Third, data in this study were based primarily on client self-report. Provider judgments on measures such as the BLRI have been shown by investigators to predict client outcomes (23); clinician ratings have also been shown to be linked to aspects of recovery such as hope (24). Although client self-ratings appear to be good predictors of outcome in psychotherapy investigations, future research should determine the best predictors of outcome in peer-based treatment. In addition, it is possible that changes made to the BLRI for the purposes of this study compromised its validity.

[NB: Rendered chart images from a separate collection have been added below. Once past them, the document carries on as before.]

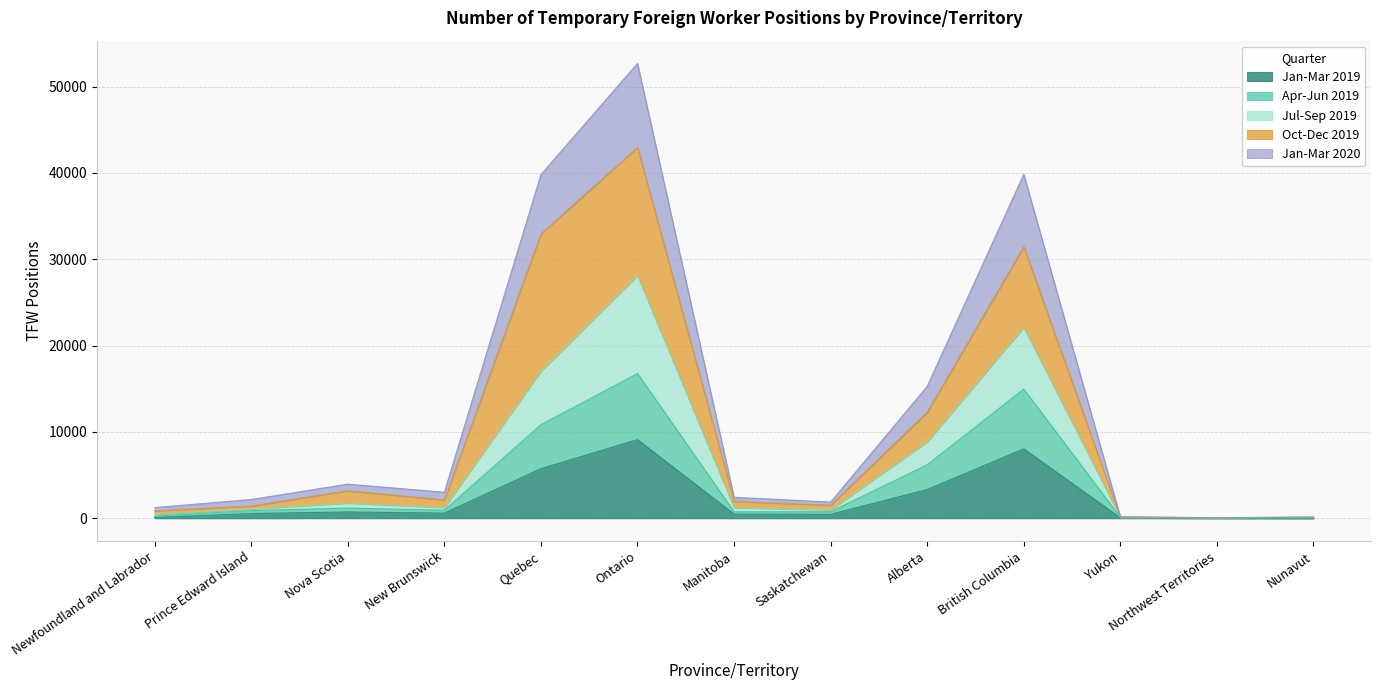

True or false: Jul-Sep 2019 has more than 2 points higher than both neighbors.

True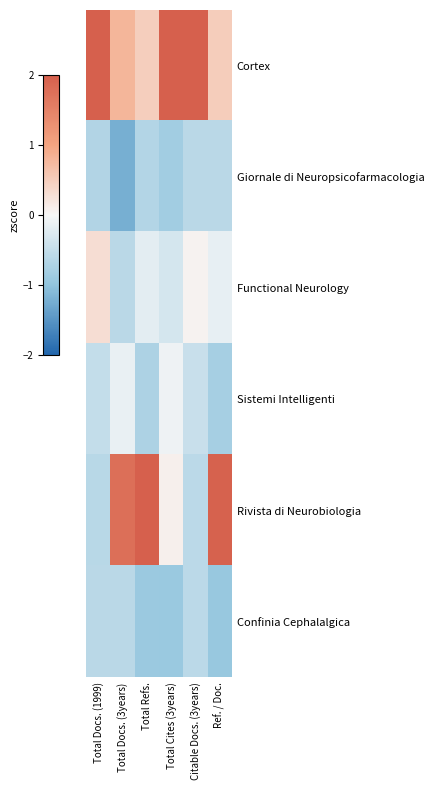

How many categories are shown in the chart?

6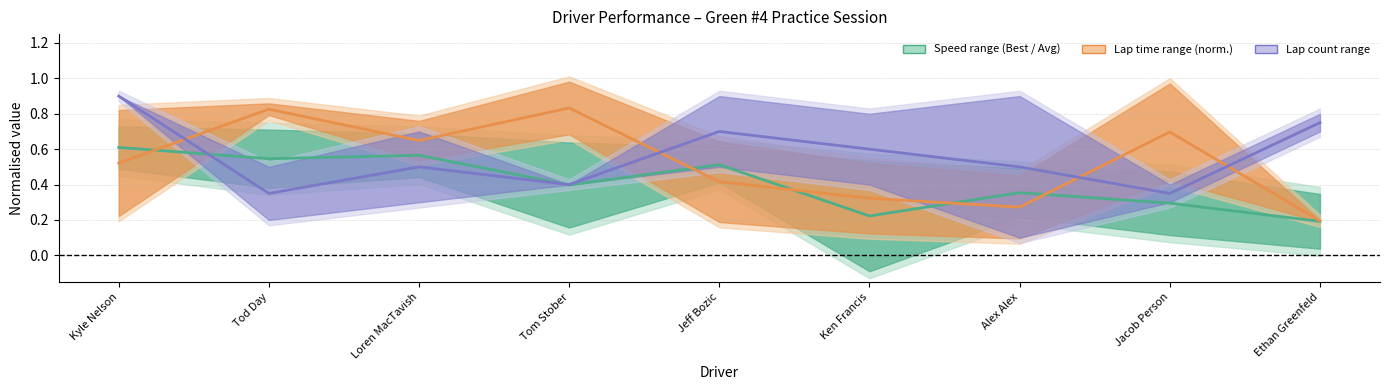

Does the chart display data point markers on the line(s)?

No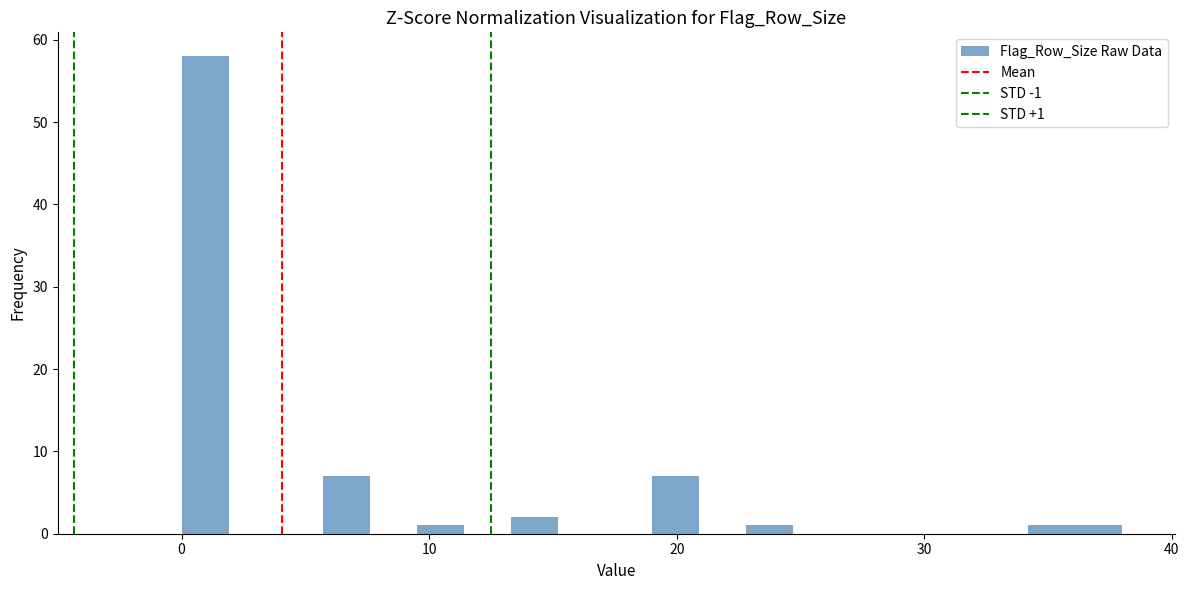

Around what value on the x-axis is the tallest bar? Give the approximate position of its centre, as read against the axis.

1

Fourth, study participants represented a convenience sample whose reports may have diverged from those who declined participation; although the refusal rate was not tracked systematically, staff estimations made after the study was completed suggest that it was below 5%. In addition, the study sample was small, and missing data with respect to the BLRI at six months was 23%, which may limit statistical validity and study generalizability. The statistical tests indicated robust differences, and therefore statistical validity was not of primary concern. Future research on this topic, however, would do well to include larger samples to maximize generalizability. This is particularly important in studies of persons with co-occurring psychiatric and substance use disorders, who are known to show high levels of attrition in community-based services research. Nevertheless, chi square analyses showed that attrition did not differ between peer-based and traditional treatments.
Findings from this investigation of clients with severe mental illness in intensive case management suggest that early in the course of treatment, clients with peer providers perceive that their providers' communications are more validating compared with clients with traditional providers. Moreover, peer providers' invalidating communications appeared to be linked to clients' subsequent improvements in social relationships and health, whereas no corresponding associations were found for clients of traditional providers. It may be that peer providers' greater tendency toward client validation renders them more credible and effective invalidating truth-tellers about clients' need for change and improvement. Future research should examine links between therapeutic outcomes and specific instances of validating and invalidating dyadic processes in traditional and peer-based treatment practices and clients' perceptions of validation and invalidation in the treatment relationship.
This research was supported by funding from the Yale Institution for Social and Policy Studies. The peer-based treatment option was sponsored by the Connecticut Department of Mental Health and Addiction Services.
The authors report no competing interests.